--- START ---

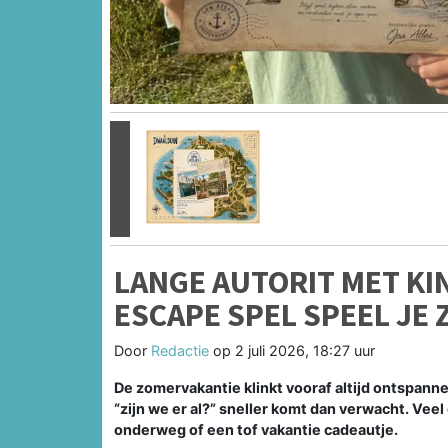
Vorige
LANGE AUTORIT MET KI
ESCAPE SPEL SPEEL JE
Door
Redactie
op
2 juli 2026, 18:27 uur
De zomervakantie klinkt vooraf altijd ontspanne
“zijn we er al?” sneller komt dan verwacht. Vee
onderweg of een tof vakantie cadeautje.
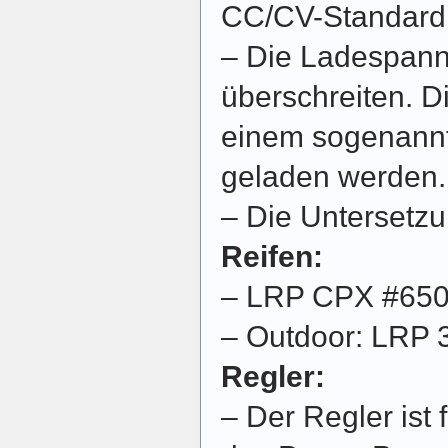
CC/CV-Standard 
– Die Ladespannu
überschreiten. D
einem sogenannt
geladen werden.
– Die Untersetzung
Reifen:
– LRP CPX #65
– Outdoor: LRP 
Regler:
– Der Regler ist 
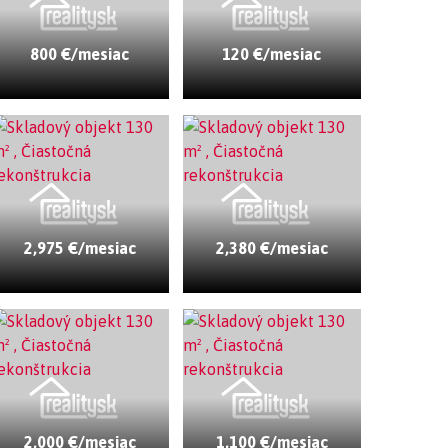
800 €/mesiac
120 €/mesiac
2,975 €/mesiac
2,380 €/mesiac
2,000 €/mesiac
1,100 €/mesiac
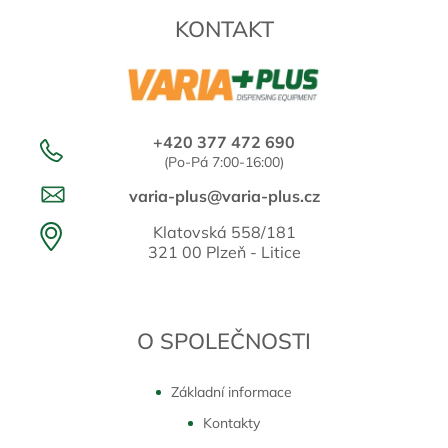
KONTAKT
+420 377 472 690
(Po-Pá 7:00-16:00)
varia-plus@varia-plus.cz
Klatovská 558/181
321 00 Plzeň - Litice
O SPOLEČNOSTI
Základní informace
Kontakty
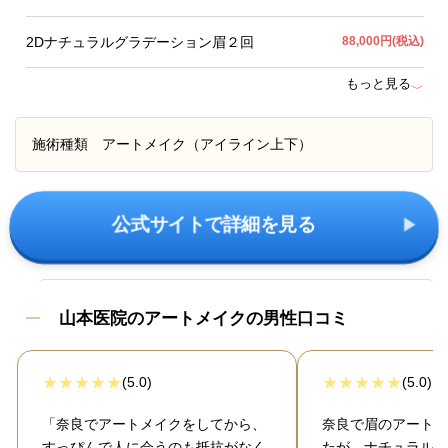
2Dナチュラルグラデーション眉２回
88,000円(税込)
もっと見る
﹀
施術種類
アートメイク（アイライン上下）
公式サイトで詳細を見る
山本医院のアートメイクの男性口コミ
(5.0)
(5.0)
「奈良でアートメイクをしてから、
奈良で眉のアートメ
すっぴんで人に会うのも抵抗がなく
たが、ナチュラルで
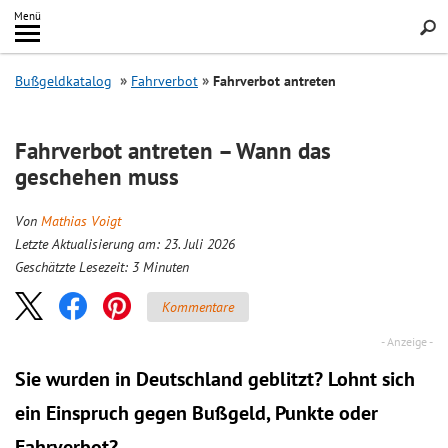
Inhalt
Menü
springen
Searc
Bußgeldkatalog
Fahrverbot
Fahrverbot antreten
Fahrverbot antreten – Wann das
geschehen muss
Von
Mathias Voigt
Letzte Aktualisierung am: 23. Juli 2026
Geschätzte Lesezeit:
3
Minuten
Kommentare
Sie wurden in Deutschland geblitzt? Lohnt sich
ein
Einspruch
gegen Bußgeld, Punkte oder
Fahrverbot?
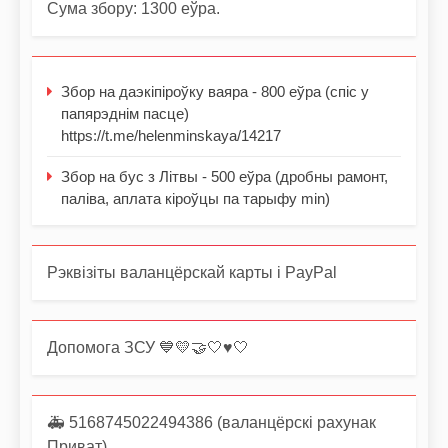
Сума збору: 1300 еўра.
Збор на даэкіпіроўку ваяра - 800 еўра (спіс у
папярэднім пасце)
https://t.me/helenminskaya/14217
Збор на бус з Літвы - 500 еўра (дробны рамонт,
паліва, аплата кіроўцы па тарыфу min)
Рэквізіты валанцёрскай карты і PayPal
Допомога ЗСУ 💙💛🤝🤍♥️🤍
🚑 5168745022494386 (валанцёрскі рахунак
Приват)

--- END ---

# To do
Copy out each line of the material in which the word "mesiac" turns up.

# Completed exercise
800 €/mesiac
120 €/mesiac
2,975 €/mesiac
2,380 €/mesiac
2,000 €/mesiac
1,100 €/mesiac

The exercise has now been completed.